I am trying to run a simple regression but my Y variables is observed on a monthly frequency and x variables are observed on an annual frequency. I will really appreciate some guidance on a suitable approach that may be used for regressions with different frequencies.

Thank you very much

• If you conceive of the relationship as causal, it may be worth pondering how, exactly, you see the X leading to the Y - it will often then make a potential strategy more clear. How does your annual-thing lead to an outcome on your monthly thing? Is X a proxy for something else, or does Y really depend on annual-X? Feb 24, 2015 at 0:27

Three possibilities follow. Depending on the situation, any one could be suitable.

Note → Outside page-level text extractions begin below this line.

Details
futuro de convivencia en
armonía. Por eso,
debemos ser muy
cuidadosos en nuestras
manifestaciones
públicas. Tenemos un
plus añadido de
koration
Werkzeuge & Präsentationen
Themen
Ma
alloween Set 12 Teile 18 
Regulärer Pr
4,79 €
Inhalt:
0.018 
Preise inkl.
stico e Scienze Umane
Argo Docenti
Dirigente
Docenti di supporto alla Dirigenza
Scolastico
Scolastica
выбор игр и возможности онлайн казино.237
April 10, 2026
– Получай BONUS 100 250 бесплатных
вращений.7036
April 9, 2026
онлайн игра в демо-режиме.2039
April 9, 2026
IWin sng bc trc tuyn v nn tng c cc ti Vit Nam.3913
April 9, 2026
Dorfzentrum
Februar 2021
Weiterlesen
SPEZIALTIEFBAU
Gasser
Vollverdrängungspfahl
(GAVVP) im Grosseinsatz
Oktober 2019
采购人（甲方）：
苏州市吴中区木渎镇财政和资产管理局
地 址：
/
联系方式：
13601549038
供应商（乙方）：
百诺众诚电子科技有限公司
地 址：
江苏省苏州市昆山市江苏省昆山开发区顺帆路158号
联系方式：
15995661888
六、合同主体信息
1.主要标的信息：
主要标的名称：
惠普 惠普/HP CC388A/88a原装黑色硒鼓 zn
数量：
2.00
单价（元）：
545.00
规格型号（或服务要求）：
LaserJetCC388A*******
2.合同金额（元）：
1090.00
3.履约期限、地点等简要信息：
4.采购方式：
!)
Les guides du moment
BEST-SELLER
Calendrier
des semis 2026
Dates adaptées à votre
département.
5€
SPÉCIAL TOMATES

1. Time aggregation or dis-aggregation.

This is perhaps the simplest approach in which you convert the high-frequency data (monthly) into annual data by, say, taking sums, averages, or end of period values. The low frequency (annual) data could, of course, be converted into monthly data by using some interpolation technique; for example, using the Chow-Lin procedure. It might be useful to refer to the tempdisagg package for this: http://cran.r-project.org/web/packages/tempdisagg/index.html.

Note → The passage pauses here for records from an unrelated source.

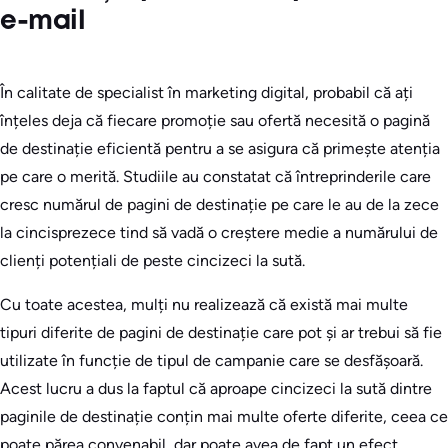
e-mail
În calitate de specialist în marketing digital, probabil că ați
înțeles deja că fiecare promoție sau ofertă necesită o pagină
de destinație eficientă pentru a se asigura că primește atenția
pe care o merită. Studiile au constatat că întreprinderile care
cresc numărul de pagini de destinație pe care le au de la zece
la cincisprezece tind să vadă o creștere medie a numărului de
clienți potențiali de peste cincizeci la sută.
Cu toate acestea, mulți nu realizează că există mai multe
tipuri diferite de pagini de destinație care pot și ar trebui să fie
utilizate în funcție de tipul de campanie care se desfășoară.
Acest lucru a dus la faptul că aproape cincizeci la sută dintre
paginile de destinație conțin mai multe oferte diferite, ceea ce
poate părea convenabil, dar poate avea de fapt un efect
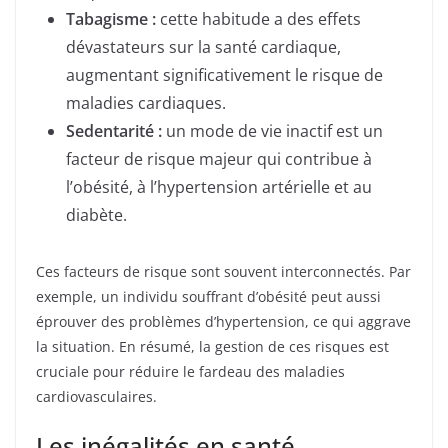
Tabagisme :
cette habitude a des effets
dévastateurs sur la santé cardiaque,
augmentant significativement le risque de
maladies cardiaques.
Sedentarité :
un mode de vie inactif est un
facteur de risque majeur qui contribue à
l’obésité, à l’hypertension artérielle et au
diabète.
Ces facteurs de risque sont souvent interconnectés. Par
exemple, un individu souffrant d’obésité peut aussi
éprouver des problèmes d’hypertension, ce qui aggrave
la situation. En résumé, la gestion de ces risques est
cruciale pour réduire le fardeau des maladies
cardiovasculaires.
Les inégalités en santé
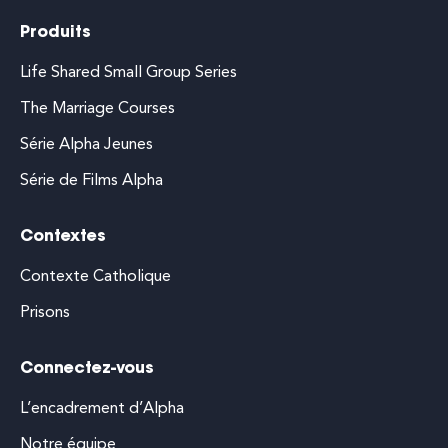
Produits
Life Shared Small Group Series
The Marriage Courses
Série Alpha Jeunes
Série de Films Alpha
Contextes
Contexte Catholique
Prisons
Connectez-vous
L’encadrement d’Alpha
Notre équipe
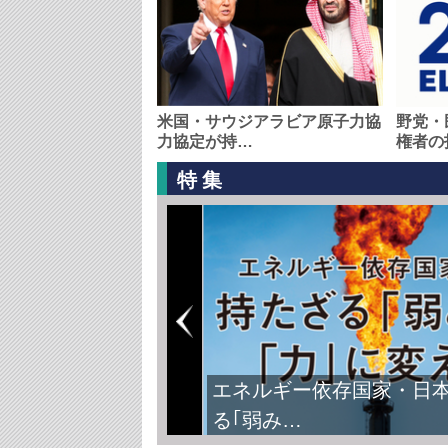
米国・サウジアラビア原子力協
野党・
力協定が持…
権者の
特集
エネルギー依存国家・日
る｢弱み…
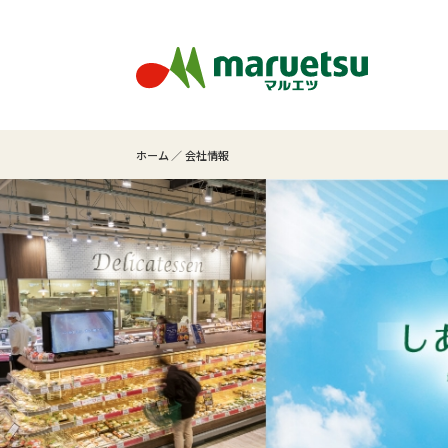
ホーム
会社情報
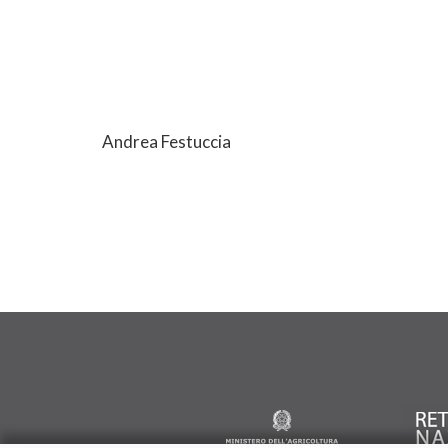
Andrea Festuccia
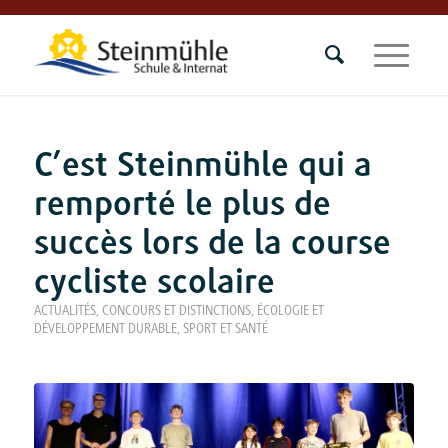
C’est Steinmühle qui a
remporté le plus de
succès lors de la course
cycliste scolaire
ACTUALITÉS
,
CONCOURS ET DISTINCTIONS
,
ÉCOLOGIE ET
DÉVELOPPEMENT DURABLE
,
SPORT ET SANTÉ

1. Mi(xed) da(ta) s(ampling) (MIDAS).

Midas regressions, popularized by Eric Ghysels, are a second option. There are two main ideas here. The first is frequency alignment. The second is to tackle the curse of dimensionality by specifying an appropriate polynomial. The unrestricted MIDAS model is the simplest from within the class of models and can be estimated by ordinary least squares. Further details and how to implement these models in R using the midasr package can be found here: http://mpiktas.github.io/midasr/. For MATLAB, refer to Ghysels' page: http://www.unc.edu/~eghysels/.

1. Kalman filter methods.

This is a state-space modelling approach, which involves treating the low-frequency data as containing NAs and filling them in using a Kalman filter. This is my personal preference, but it does have the difficulty of specifying the correct state-space model.

For a more in-depth look at the pros and cons of these methods, refer to State Space Models and MIDAS Regressions by Jennie Bai, Eric Ghysels and Jonathan H. Wright (2013).